**WHAT NEEDS TO BE DONE**
Quote every line below exactly as it reads.

*** Opening of DATA EXCERPTS ***

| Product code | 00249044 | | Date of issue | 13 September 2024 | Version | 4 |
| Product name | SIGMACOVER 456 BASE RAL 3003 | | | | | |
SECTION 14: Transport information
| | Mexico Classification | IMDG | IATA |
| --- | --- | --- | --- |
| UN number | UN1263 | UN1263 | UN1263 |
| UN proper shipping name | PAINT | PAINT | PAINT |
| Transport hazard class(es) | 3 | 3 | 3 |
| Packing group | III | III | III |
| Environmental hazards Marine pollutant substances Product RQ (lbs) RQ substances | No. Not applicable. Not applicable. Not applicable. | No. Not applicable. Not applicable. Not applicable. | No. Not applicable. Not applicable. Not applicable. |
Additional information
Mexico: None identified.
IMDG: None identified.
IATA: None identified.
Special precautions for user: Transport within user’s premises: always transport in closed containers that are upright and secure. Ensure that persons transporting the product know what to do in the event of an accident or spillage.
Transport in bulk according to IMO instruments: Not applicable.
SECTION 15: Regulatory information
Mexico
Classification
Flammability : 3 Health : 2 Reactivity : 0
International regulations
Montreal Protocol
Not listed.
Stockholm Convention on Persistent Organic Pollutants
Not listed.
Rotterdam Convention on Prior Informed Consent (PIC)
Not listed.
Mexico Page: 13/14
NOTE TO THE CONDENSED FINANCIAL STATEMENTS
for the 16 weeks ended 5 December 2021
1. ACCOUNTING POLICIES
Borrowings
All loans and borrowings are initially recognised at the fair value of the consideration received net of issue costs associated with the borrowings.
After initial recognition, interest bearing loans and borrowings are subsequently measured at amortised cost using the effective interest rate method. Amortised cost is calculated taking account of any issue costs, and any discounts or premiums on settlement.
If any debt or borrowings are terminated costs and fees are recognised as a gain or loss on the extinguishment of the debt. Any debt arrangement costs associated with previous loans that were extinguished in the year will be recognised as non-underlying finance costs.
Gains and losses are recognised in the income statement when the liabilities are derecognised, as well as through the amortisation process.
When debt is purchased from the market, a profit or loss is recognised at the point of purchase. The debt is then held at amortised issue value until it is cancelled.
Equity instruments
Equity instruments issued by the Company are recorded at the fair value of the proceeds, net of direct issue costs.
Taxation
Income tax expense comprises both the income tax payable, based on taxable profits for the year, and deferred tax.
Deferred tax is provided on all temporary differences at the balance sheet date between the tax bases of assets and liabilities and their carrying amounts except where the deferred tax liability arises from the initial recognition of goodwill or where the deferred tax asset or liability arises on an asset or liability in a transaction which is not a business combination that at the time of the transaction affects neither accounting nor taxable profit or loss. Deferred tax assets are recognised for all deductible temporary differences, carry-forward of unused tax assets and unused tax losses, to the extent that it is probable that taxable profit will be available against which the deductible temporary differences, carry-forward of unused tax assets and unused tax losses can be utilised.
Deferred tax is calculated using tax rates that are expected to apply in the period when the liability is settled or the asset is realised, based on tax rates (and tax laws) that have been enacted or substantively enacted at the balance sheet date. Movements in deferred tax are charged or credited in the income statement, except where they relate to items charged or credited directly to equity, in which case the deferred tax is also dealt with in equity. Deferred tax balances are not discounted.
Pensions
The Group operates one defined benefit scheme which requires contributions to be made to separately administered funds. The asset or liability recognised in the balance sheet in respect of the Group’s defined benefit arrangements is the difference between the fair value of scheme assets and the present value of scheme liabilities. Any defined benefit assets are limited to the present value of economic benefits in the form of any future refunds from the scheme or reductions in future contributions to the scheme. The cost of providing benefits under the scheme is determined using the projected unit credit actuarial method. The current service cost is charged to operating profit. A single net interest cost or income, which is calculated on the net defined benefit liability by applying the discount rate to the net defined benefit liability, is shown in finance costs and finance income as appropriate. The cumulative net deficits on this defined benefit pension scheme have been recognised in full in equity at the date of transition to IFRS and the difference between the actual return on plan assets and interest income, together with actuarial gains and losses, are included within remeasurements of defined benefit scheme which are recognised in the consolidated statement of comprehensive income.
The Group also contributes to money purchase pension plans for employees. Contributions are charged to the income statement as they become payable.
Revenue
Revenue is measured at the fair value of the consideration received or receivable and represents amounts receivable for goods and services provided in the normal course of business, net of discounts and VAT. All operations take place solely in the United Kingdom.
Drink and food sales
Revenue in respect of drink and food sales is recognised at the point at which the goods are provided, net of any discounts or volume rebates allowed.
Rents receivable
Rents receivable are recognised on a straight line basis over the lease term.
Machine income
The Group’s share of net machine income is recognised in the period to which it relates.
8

*** Close of DATA EXCERPTS ***

**ANSWER**
| Product code | 00249044 | | Date of issue | 13 September 2024 | Version | 4 |
| Product name | SIGMACOVER 456 BASE RAL 3003 | | | | | |
SECTION 14: Transport information
| | Mexico Classification | IMDG | IATA |
| --- | --- | --- | --- |
| UN number | UN1263 | UN1263 | UN1263 |
| UN proper shipping name | PAINT | PAINT | PAINT |
| Transport hazard class(es) | 3 | 3 | 3 |
| Packing group | III | III | III |
| Environmental hazards Marine pollutant substances Product RQ (lbs) RQ substances | No. Not applicable. Not applicable. Not applicable. | No. Not applicable. Not applicable. Not applicable. | No. Not applicable. Not applicable. Not applicable. |
Additional information
Mexico: None identified.
IMDG: None identified.
IATA: None identified.
Special precautions for user: Transport within user’s premises: always transport in closed containers that are upright and secure. Ensure that persons transporting the product know what to do in the event of an accident or spillage.
Transport in bulk according to IMO instruments: Not applicable.
SECTION 15: Regulatory information
Mexico
Classification
Flammability : 3 Health : 2 Reactivity : 0
International regulations
Montreal Protocol
Not listed.
Stockholm Convention on Persistent Organic Pollutants
Not listed.
Rotterdam Convention on Prior Informed Consent (PIC)
Not listed.
Mexico Page: 13/14
NOTE TO THE CONDENSED FINANCIAL STATEMENTS
for the 16 weeks ended 5 December 2021
1. ACCOUNTING POLICIES
Borrowings
All loans and borrowings are initially recognised at the fair value of the consideration received net of issue costs associated with the borrowings.
After initial recognition, interest bearing loans and borrowings are subsequently measured at amortised cost using the effective interest rate method. Amortised cost is calculated taking account of any issue costs, and any discounts or premiums on settlement.
If any debt or borrowings are terminated costs and fees are recognised as a gain or loss on the extinguishment of the debt. Any debt arrangement costs associated with previous loans that were extinguished in the year will be recognised as non-underlying finance costs.
Gains and losses are recognised in the income statement when the liabilities are derecognised, as well as through the amortisation process.
When debt is purchased from the market, a profit or loss is recognised at the point of purchase. The debt is then held at amortised issue value until it is cancelled.
Equity instruments
Equity instruments issued by the Company are recorded at the fair value of the proceeds, net of direct issue costs.
Taxation
Income tax expense comprises both the income tax payable, based on taxable profits for the year, and deferred tax.
Deferred tax is provided on all temporary differences at the balance sheet date between the tax bases of assets and liabilities and their carrying amounts except where the deferred tax liability arises from the initial recognition of goodwill or where the deferred tax asset or liability arises on an asset or liability in a transaction which is not a business combination that at the time of the transaction affects neither accounting nor taxable profit or loss. Deferred tax assets are recognised for all deductible temporary differences, carry-forward of unused tax assets and unused tax losses, to the extent that it is probable that taxable profit will be available against which the deductible temporary differences, carry-forward of unused tax assets and unused tax losses can be utilised.
Deferred tax is calculated using tax rates that are expected to apply in the period when the liability is settled or the asset is realised, based on tax rates (and tax laws) that have been enacted or substantively enacted at the balance sheet date. Movements in deferred tax are charged or credited in the income statement, except where they relate to items charged or credited directly to equity, in which case the deferred tax is also dealt with in equity. Deferred tax balances are not discounted.
Pensions
The Group operates one defined benefit scheme which requires contributions to be made to separately administered funds. The asset or liability recognised in the balance sheet in respect of the Group’s defined benefit arrangements is the difference between the fair value of scheme assets and the present value of scheme liabilities. Any defined benefit assets are limited to the present value of economic benefits in the form of any future refunds from the scheme or reductions in future contributions to the scheme. The cost of providing benefits under the scheme is determined using the projected unit credit actuarial method. The current service cost is charged to operating profit. A single net interest cost or income, which is calculated on the net defined benefit liability by applying the discount rate to the net defined benefit liability, is shown in finance costs and finance income as appropriate. The cumulative net deficits on this defined benefit pension scheme have been recognised in full in equity at the date of transition to IFRS and the difference between the actual return on plan assets and interest income, together with actuarial gains and losses, are included within remeasurements of defined benefit scheme which are recognised in the consolidated statement of comprehensive income.
The Group also contributes to money purchase pension plans for employees. Contributions are charged to the income statement as they become payable.
Revenue
Revenue is measured at the fair value of the consideration received or receivable and represents amounts receivable for goods and services provided in the normal course of business, net of discounts and VAT. All operations take place solely in the United Kingdom.
Drink and food sales
Revenue in respect of drink and food sales is recognised at the point at which the goods are provided, net of any discounts or volume rebates allowed.
Rents receivable
Rents receivable are recognised on a straight line basis over the lease term.
Machine income
The Group’s share of net machine income is recognised in the period to which it relates.
8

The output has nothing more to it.